En los amplios andadores que salvan la arboleda del corazón xalapeño, el ruido causado por el tráfico de las nueve de la mañana aún permite escuchar el canto de algunas avecillas y los inmortales, así pareciera, tordos a los que llamamos “pepes”. La mañana no es muy despejada, aunque calurosa. Pero los caminantes que andan con prisas llevan, por si las dudas, una prenda ligera que les permita cuando menos, atajarlos de una lluvia inesperada. Y tal parece que no se debe a una conciencia sobre el calentamiento global y por ende el cambio climático, sino más bien a que las copas de los árboles se mecen de un lado al otro, a que los transeúntes imaginamos un sombrero que debemos evitar se lo lleve el viento o en otras palabras, quisiéramos evitar llegar despeinados a la primera cita o al centro de trabajo.
Habitamos en la ciudad de los “sube y baja”. Por lo tanto uno debe acostumbrarse a sufrir las escalinatas cuesta arriba y a saber aprovechar las visiones de unas piernas que apenas uno avanza escalones, comienzan a aparecer desde los tobillos hasta las pantorrillas.
La imagen se parece a los termómetros eróticos que los vendedores pregonaban en las ferias aún pueblerinas de hace veinte años... aunque con toda discreción, los merolicos exhibían el producto al paso de cualquier comprador en potencia.
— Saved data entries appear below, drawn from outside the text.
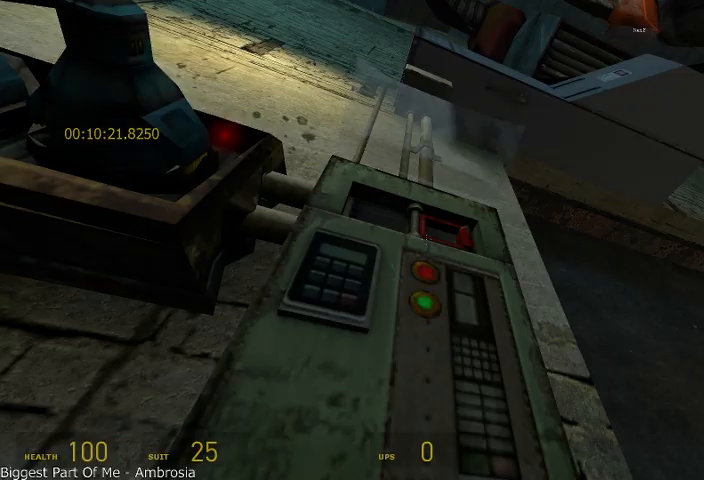
{"keys": [], "mouse": [], "events": [[42, "r", "up"], [167, "r", "down"], [208, "r", "up"], [292, "r", "down"], [333, "r", "up"], [375, "r", "down"], [458, "r", "up"]]}
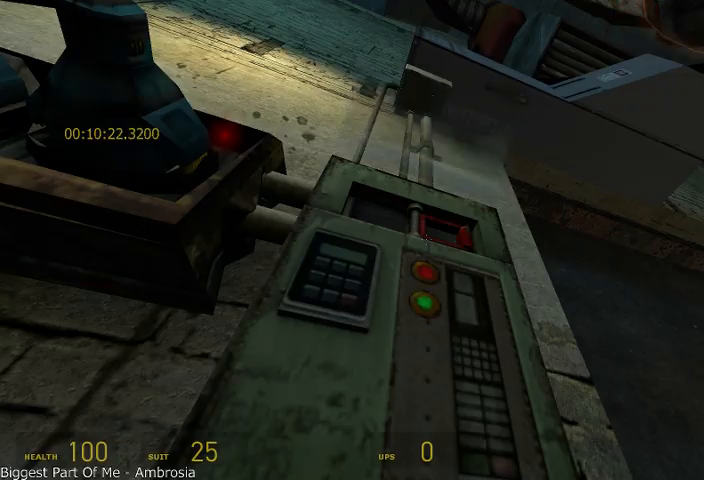
{"keys": [], "mouse": [], "events": [[167, "r", "down"], [208, "r", "up"], [250, "r", "down"], [292, "r", "up"], [333, "r", "down"], [375, "r", "up"], [458, "r", "down"], [500, "r", "up"]]}
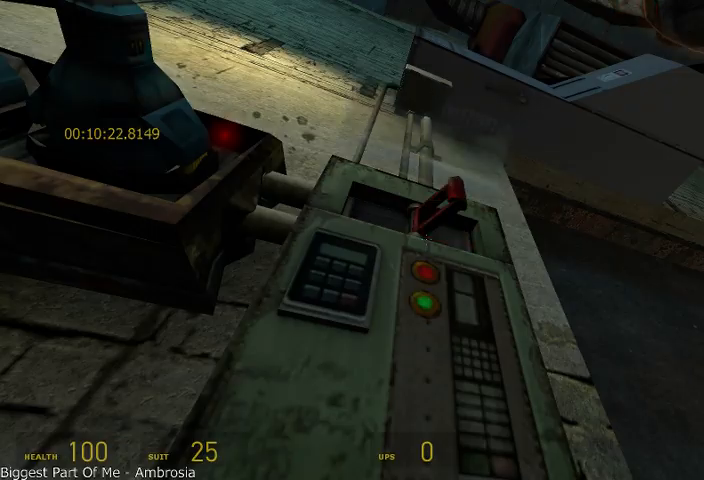
{"keys": [], "mouse": [], "events": [[42, "r", "down"], [83, "r", "up"], [125, "r", "down"], [292, "r", "up"]]}
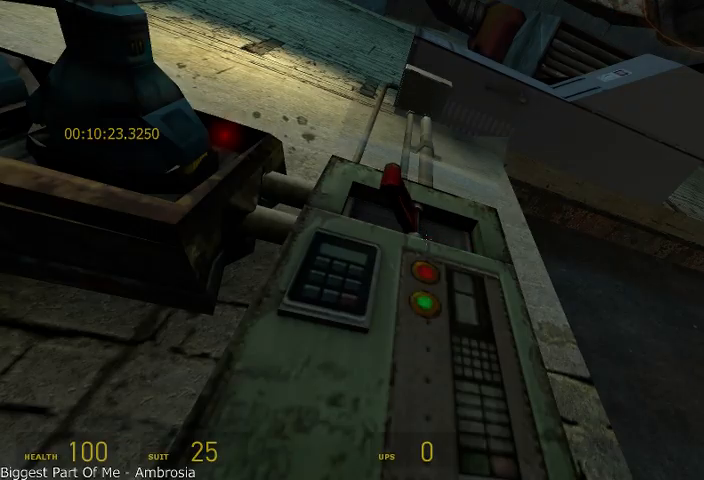
{"keys": ["s"], "mouse": [], "events": [[167, "s", "down"], [208, "d", "down"], [458, "d", "up"]]}
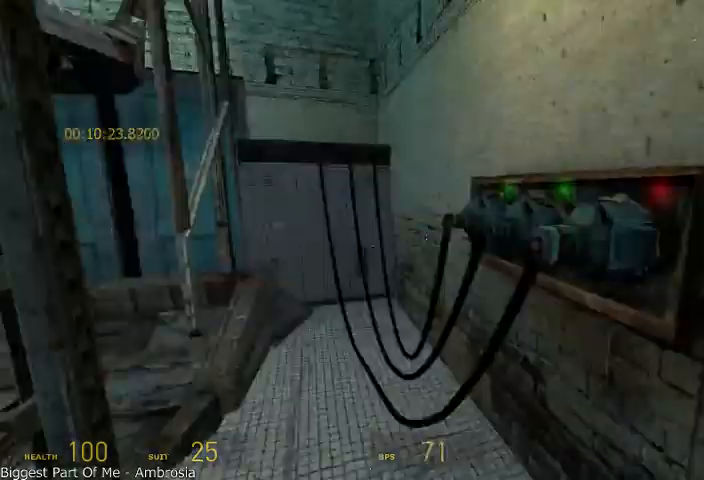
{"keys": [], "mouse": [], "events": [[83, "s", "up"], [125, "d", "down"], [292, "d", "up"]]}
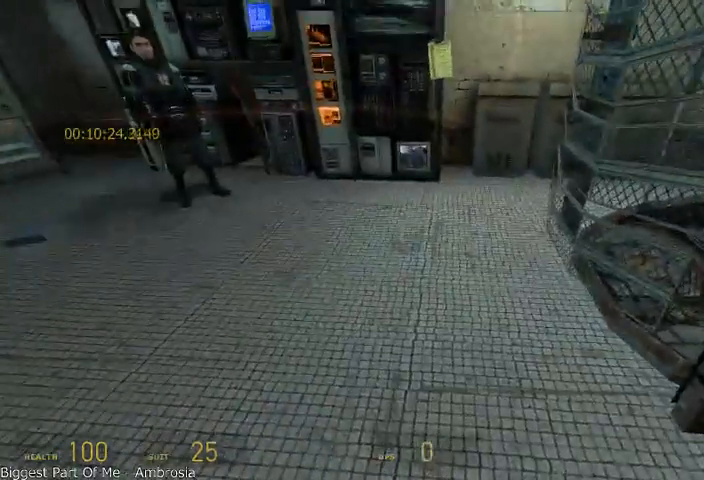
{"keys": [], "mouse": [], "events": [[83, "a", "down"], [125, "w", "down"], [292, "w", "up"], [458, "a", "up"]]}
Los que no teníamos edad ni dinero para comprar, nos conformábamos con echar una mirada rápida a aquella mínima pipeta de vidrio que mostraba a una muchacha encapsulada en su interior. Regularmente se trataba de un diminuto cromo recortado de alguna revista de modas que, si el “termómetro” se colocaba en determinada posición, la muchacha aparecía ataviada con un vestido; al girar la varillita en sentido contrario, como magia, la prenda se iba despidiendo del panorama para dejar a la vista el boceto de una muñequita en ropa interior.
Pero en la mañana de ayer no había pipetas de por medio sino dos pies descalzos que soportaban el peso de unas gruesas pantorillas. Conforme los escalones son menos la vista amplía su campo. Una mujer de unos cuarenta años aprovecha el paraje escasamente transitado para mudar los zapatos. De una bolsa de plástico que ha sacado de otra bolsa, de tela, toma un par de zapatillas formadas por varias tiras de cuero o quizá otro material, trenzado. Antes de calzarse, su regordeta mano alcanza uno de sus empeines y lo restriega con fuerza, el ritual es el mismo para con el otro pie. Y como quien averigua su número exacto en la zapatería da unos brinquitos sobre sí misma hasta que siente que los talones se han ajustado con presteza sobre la base de unos tacones anchos. La misma bolsa de plástico, de color neutro, fucsia, sirve para guardar unas chancletas que antes, con seguridad, fueron para asistir a las fiestas pero que ahora son indispensablemente para librarla del lodo que de seguro tienen las calles por donde ella camina, antes de llegar al centro de la altiva ciudad.
Cuando paso a su lado ella atiende el color de sus labios que se reflejan en un espejo de mano. La poca distancia que nos separa me regala la bocanada a una crema perfumada... es tan inconfundible ese aroma a grasas naturales y animales con una pizca de aroma. ¿Irá a una cita romántica? ¿A perder su tiempo en las oficinas del ayuntamiento? ¿Cambiará un cheque en el banco? Lo ignoro; la única conclusión sensata es que sí, se trataba de una mujer extremadamente pulcra durante una mañana calurosa que por las ventiscas, anunciaba una de las primeras tormentas.